Primeiro carro a alcançar 100 km/h era elétrico - conheça a história do modelo



Apesar de estarem cada vez mais populares (principalmente no mercado europeu), os carros elétricos não são novidade. No final do século 19, os modelos movidos a energia batiam de frente com automóveis equipados com motores à explosão.

Em 1889, o elétrico La Jamais Contente, criado pelo engenheiro belga Camille Jenatzy, deixou todos os carros da época comendo poeira. Visualmente parecido com um torpedo, o carro foi o primeiro a alcançar uma velocidade de 100 km/h.
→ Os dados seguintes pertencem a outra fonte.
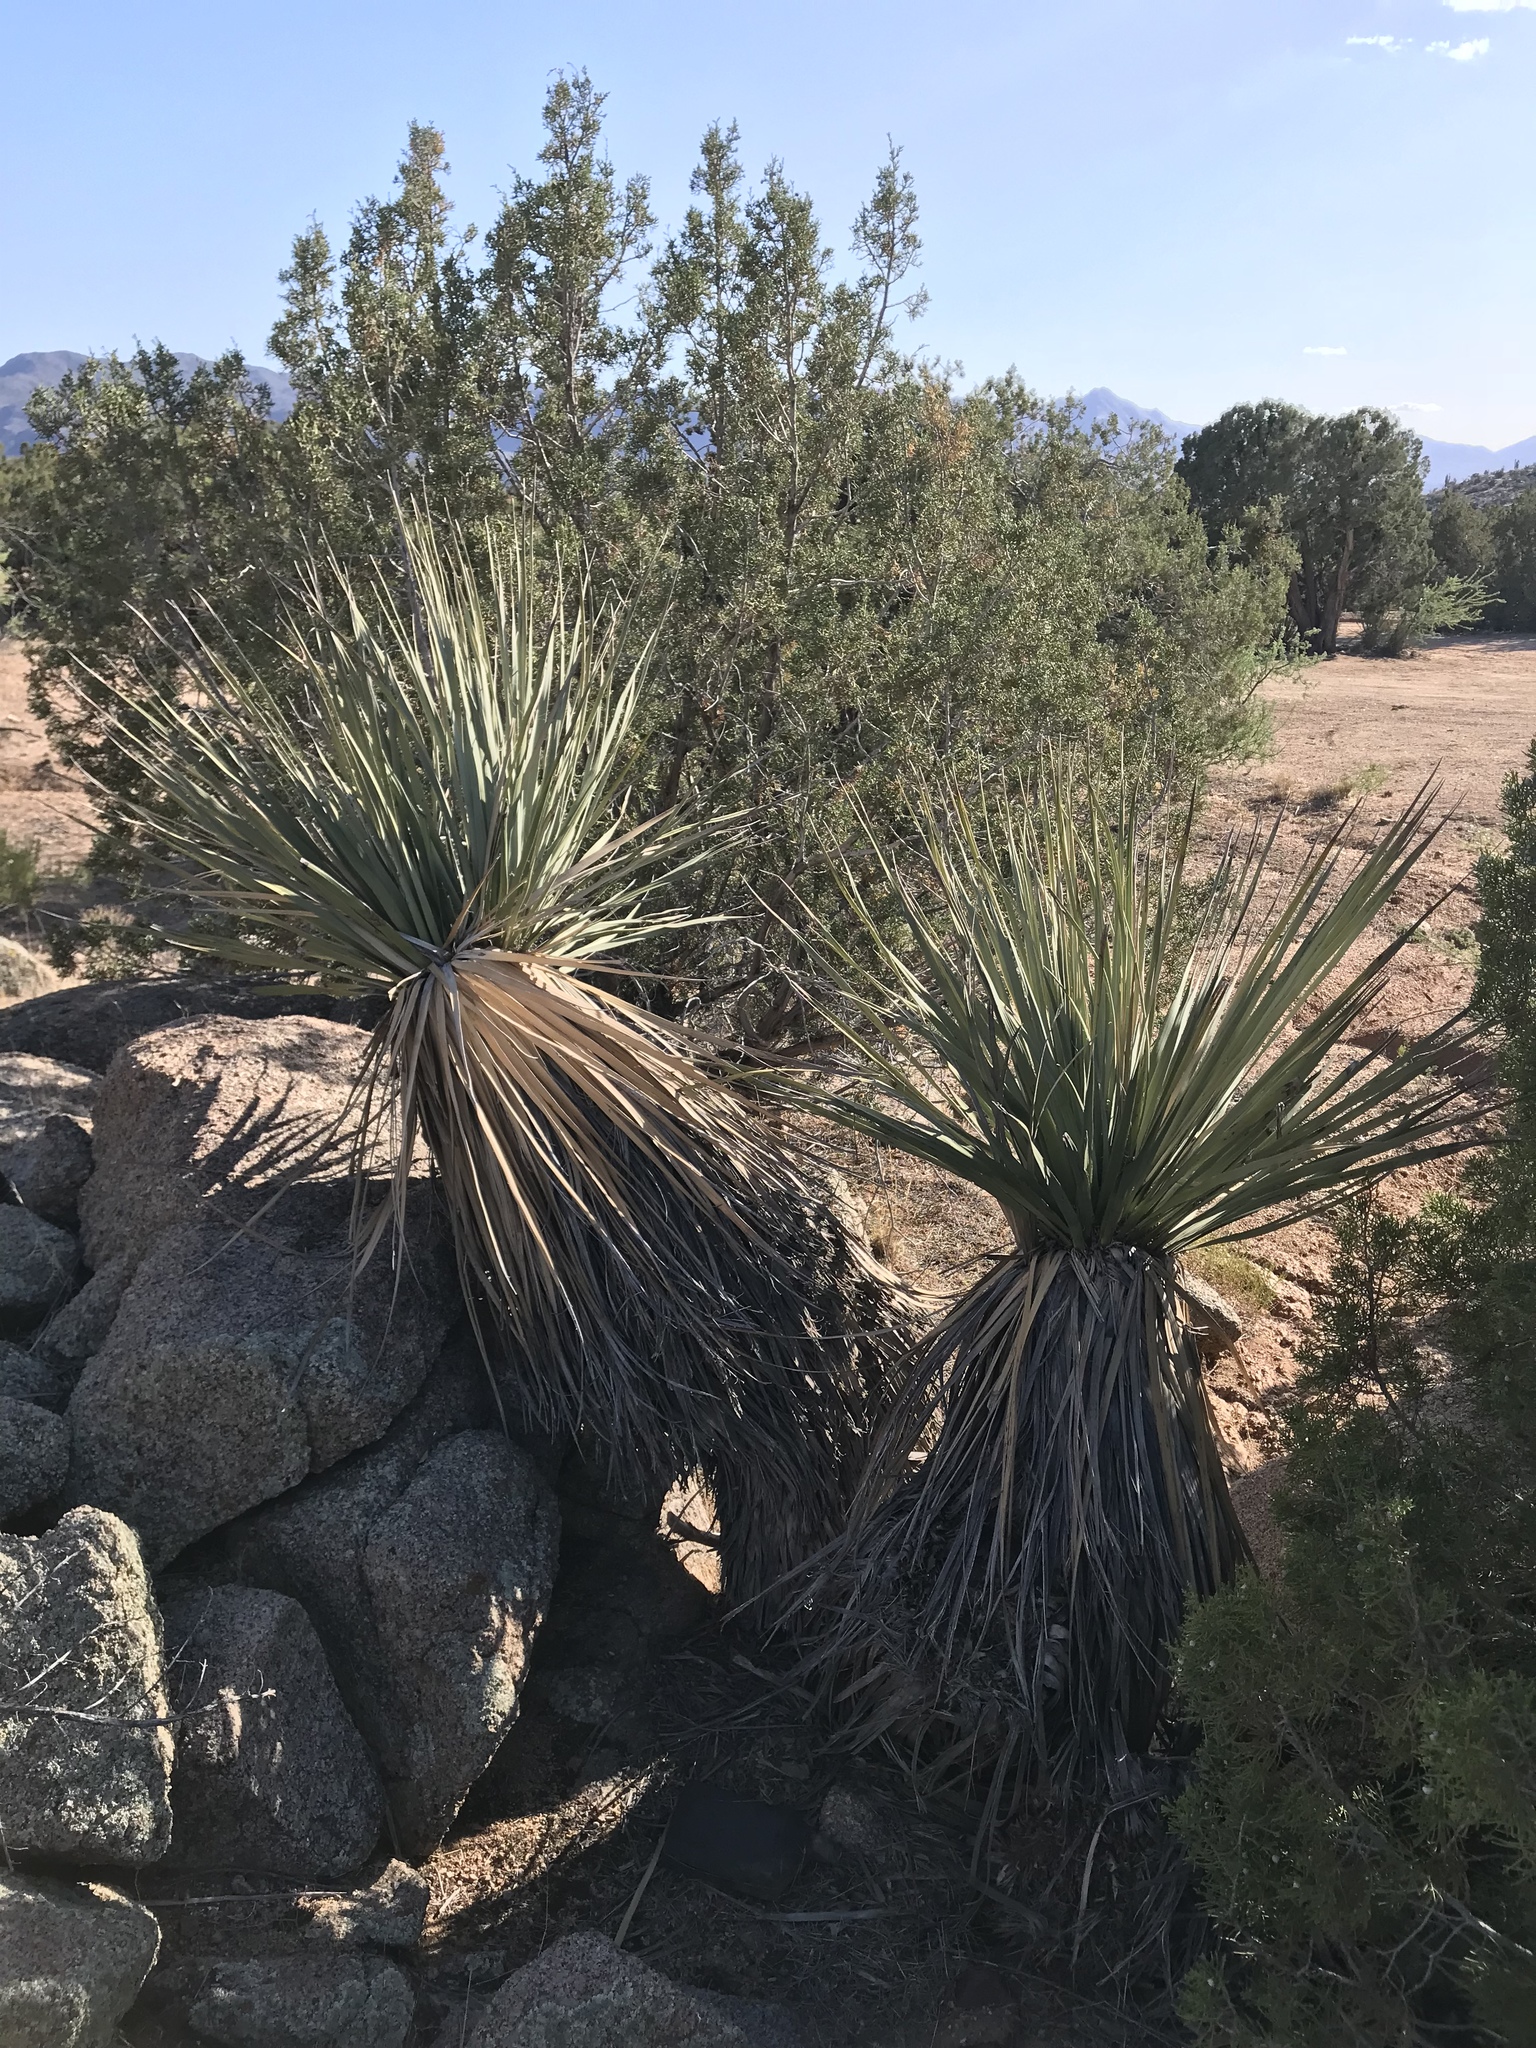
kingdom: Plantae
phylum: Tracheophyta
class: Liliopsida
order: Asparagales
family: Asparagaceae
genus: Nolina
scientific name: Nolina bigelovii
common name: Bigelow bear-grass
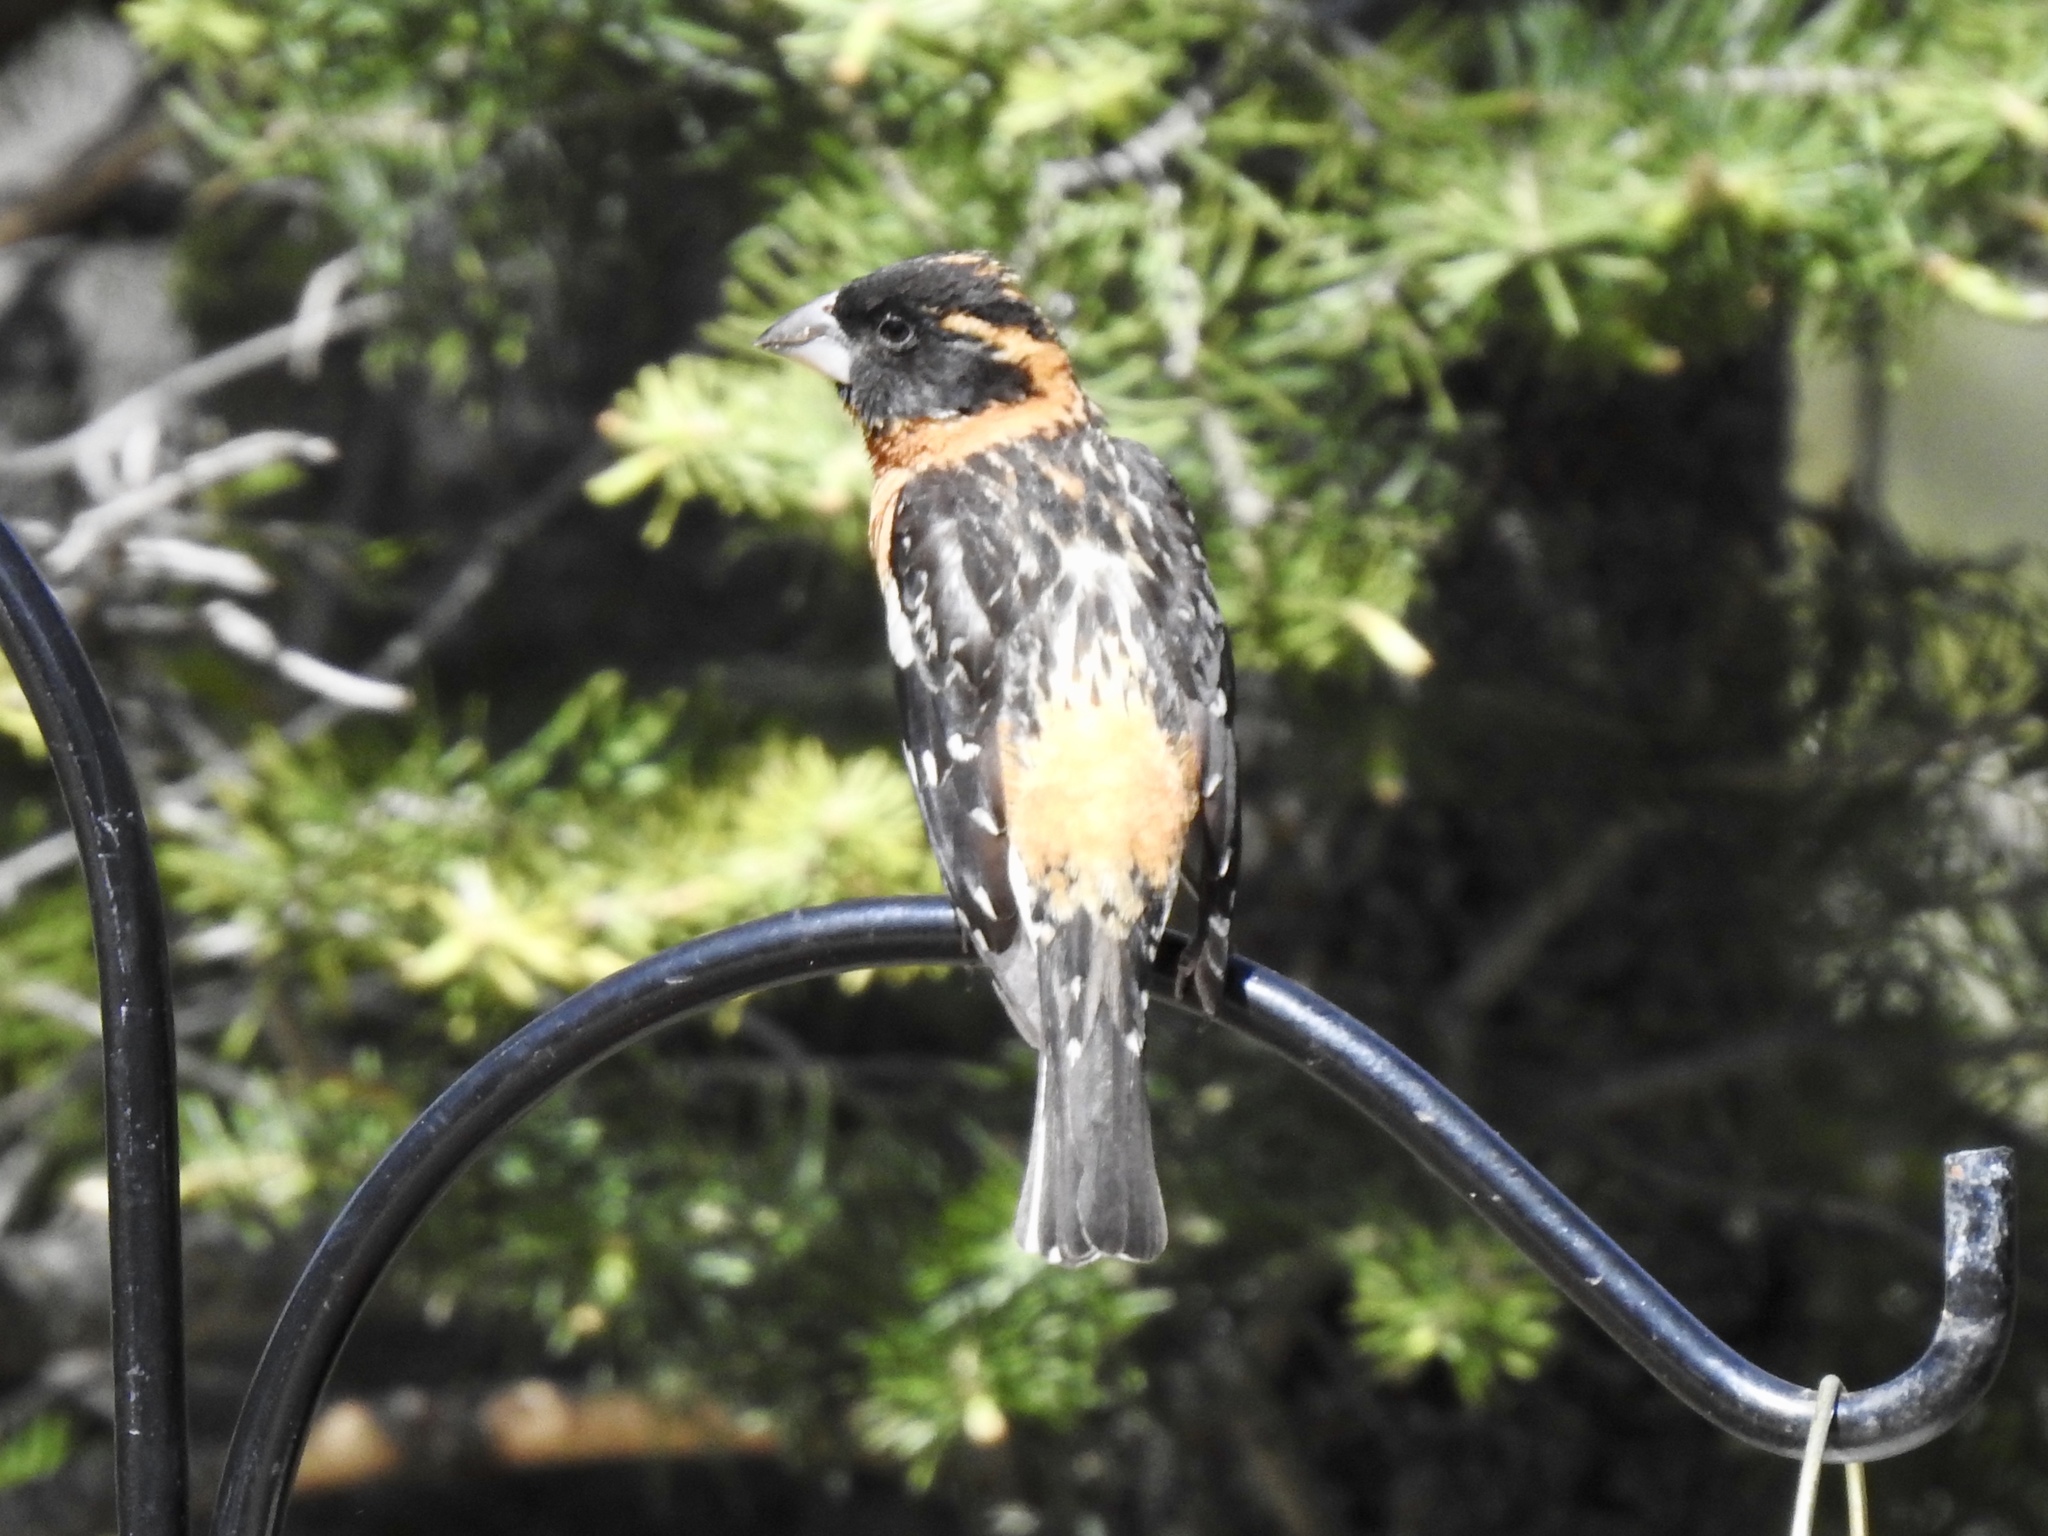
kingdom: Animalia
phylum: Chordata
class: Aves
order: Passeriformes
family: Cardinalidae
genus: Pheucticus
Foi a partir da década de 1920 que os carros movidos a gasolina começaram a ganhar vantagem em relação aos elétricos, segundo pesquisas da revista Wired. Com o desenvolvimento das estradas, os motoristas queriam rodar mais do que os carros elétricos permitiam. O fácil acesso a gasolina também colaborou para que, aos poucos, os veículos elétricos fossem deixados de lado por um tempo.

A corrida pela glória
A história do La Jamais Contente tem como base uma grande rivalidade entre Jenatzy e o conde francês Gaston de Chasseloup-Laubat. Tudo começou quando o piloto e engenheiro belga produziu seu primeiro carro, que atingiu 27 km/h, em 1898. Três semanas depois, o veículo elétrico do conde bateu a marca de 63 km/h.

Desde então, os dois passaram a aprimorar cada vez mais seus carros e a disputar testes de velocidade. Em janeiro de 1899, o projeto de Chasseloup-Laubat chegou a 70 km/h. Jenatzy reconquistou o título de mais rápido por um tempo (alcançou 80 km/h), mas acabou sendo ultrapassado novamente pelo francês, que acelerou até 92 km/h.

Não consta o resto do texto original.